• _Problems_:
1. Answer these questions from the diff, one per line:
(a) Which file does the diff change?
(b) What does the new function return when isVector() is true?
(c) According to the comment, what dependency does keeping the Extended-type methods out-of-line prevent?
2. Decide whether each statement agrees with the diff, answering yes or no and quoting the words from the diff that settle it:
(a) For a simple type, the new function returns MVT::getIntegerVT(getSizeInBits()).
(b) The new function is declared const.
(c) The Extended-type methods are out-of-line so that users of the header do not depend on Type.h.
3. Reproduce the part of the diff between "bool isSimple() const" and "dependency on Type.h.", inclusive.

• _Selected excerpt_:
***

Index: include/llvm/CodeGen/ValueTypes.h
===================================================================
--- include/llvm/CodeGen/ValueTypes.h
+++ include/llvm/CodeGen/ValueTypes.h
@@ -89,6 +89,16 @@
       return VecTy;
     }
 
+    EVT changeTypeToInteger() {
+      if (isVector())
+        return changeVectorElementTypeToInteger();
+
+      if (isSimple())
+        return MVT::getIntegerVT(getSizeInBits());
+
+      return changeExtendedTypeToInteger();
+    }
+
     /// isSimple - Test if the given EVT is simple (as opposed to being
     /// extended).
     bool isSimple() const {
@@ -342,6 +352,7 @@
     // Methods for handling the Extended-type case in functions above.
     // These are all out-of-line to prevent users of this header file
     // from having a dependency on Type.h.

***

• _Dataset extract_:
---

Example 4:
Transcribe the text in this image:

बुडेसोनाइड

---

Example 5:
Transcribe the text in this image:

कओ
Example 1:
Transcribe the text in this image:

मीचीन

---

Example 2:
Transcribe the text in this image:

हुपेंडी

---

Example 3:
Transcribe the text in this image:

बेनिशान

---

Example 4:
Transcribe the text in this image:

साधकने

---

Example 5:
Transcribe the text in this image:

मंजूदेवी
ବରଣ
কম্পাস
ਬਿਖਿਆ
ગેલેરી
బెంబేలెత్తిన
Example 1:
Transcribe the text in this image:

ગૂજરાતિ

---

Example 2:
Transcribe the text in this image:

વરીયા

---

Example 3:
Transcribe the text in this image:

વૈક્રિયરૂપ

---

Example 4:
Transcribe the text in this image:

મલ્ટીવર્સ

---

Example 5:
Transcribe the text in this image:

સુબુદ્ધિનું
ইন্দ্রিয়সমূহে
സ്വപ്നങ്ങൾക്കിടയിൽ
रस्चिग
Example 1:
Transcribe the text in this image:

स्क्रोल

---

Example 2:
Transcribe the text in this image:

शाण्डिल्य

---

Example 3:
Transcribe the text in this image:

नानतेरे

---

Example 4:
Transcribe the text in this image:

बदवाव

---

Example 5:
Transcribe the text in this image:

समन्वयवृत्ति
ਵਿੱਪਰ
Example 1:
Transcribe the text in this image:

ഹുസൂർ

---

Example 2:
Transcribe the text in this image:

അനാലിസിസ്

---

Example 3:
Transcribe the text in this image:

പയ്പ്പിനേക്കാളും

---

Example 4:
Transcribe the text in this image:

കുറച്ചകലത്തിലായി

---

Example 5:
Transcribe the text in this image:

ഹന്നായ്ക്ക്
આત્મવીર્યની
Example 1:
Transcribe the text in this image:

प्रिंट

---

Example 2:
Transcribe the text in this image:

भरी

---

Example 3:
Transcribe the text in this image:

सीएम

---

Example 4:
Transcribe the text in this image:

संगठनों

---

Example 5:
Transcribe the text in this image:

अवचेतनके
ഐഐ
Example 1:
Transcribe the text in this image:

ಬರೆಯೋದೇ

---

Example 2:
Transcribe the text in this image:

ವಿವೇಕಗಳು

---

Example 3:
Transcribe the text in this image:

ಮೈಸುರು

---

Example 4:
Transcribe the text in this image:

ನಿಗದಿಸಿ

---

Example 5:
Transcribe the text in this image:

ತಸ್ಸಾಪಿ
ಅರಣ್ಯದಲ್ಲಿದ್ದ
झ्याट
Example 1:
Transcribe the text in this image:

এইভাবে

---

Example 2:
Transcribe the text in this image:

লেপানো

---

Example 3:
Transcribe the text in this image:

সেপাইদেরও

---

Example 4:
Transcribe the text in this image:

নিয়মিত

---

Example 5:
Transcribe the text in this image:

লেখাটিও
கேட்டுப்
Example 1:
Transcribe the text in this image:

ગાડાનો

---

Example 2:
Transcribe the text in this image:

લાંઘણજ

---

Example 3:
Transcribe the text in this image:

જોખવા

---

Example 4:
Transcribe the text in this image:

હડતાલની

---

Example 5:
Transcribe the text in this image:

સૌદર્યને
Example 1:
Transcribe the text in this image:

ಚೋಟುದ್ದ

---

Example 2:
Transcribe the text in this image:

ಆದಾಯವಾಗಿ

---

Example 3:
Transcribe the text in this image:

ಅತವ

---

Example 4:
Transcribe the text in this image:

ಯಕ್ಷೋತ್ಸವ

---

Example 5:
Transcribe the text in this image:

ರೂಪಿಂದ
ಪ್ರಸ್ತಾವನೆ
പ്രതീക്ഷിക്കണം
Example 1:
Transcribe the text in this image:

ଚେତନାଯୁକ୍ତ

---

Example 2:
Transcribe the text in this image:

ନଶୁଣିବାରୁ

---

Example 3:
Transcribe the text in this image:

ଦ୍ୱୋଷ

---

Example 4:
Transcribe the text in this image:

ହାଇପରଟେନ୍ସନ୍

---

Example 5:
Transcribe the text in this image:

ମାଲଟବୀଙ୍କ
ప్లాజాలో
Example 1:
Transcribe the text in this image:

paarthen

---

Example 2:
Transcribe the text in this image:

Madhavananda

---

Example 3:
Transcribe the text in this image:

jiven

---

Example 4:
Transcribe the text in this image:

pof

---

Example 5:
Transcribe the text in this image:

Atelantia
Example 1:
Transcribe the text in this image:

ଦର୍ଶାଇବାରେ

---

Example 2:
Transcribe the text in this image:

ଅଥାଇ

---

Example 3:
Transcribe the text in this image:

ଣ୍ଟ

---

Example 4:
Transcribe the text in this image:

***

• _Solutions for each task_:
1.
(a) include/llvm/CodeGen/ValueTypes.h
(b) changeVectorElementTypeToInteger()
(c) A dependency on Type.h for users of the header file.

2.
(a) Yes: "if (isSimple())" followed by "return MVT::getIntegerVT(getSizeInBits());"
(b) No: "EVT changeTypeToInteger() {"
(c) Yes: "These are all out-of-line to prevent users of this header file" and "from having a dependency on Type.h."

3.
bool isSimple() const {
@@ -342,6 +352,7 @@
     // Methods for handling the Extended-type case in functions above.
     // These are all out-of-line to prevent users of this header file
     // from having a dependency on Type.h.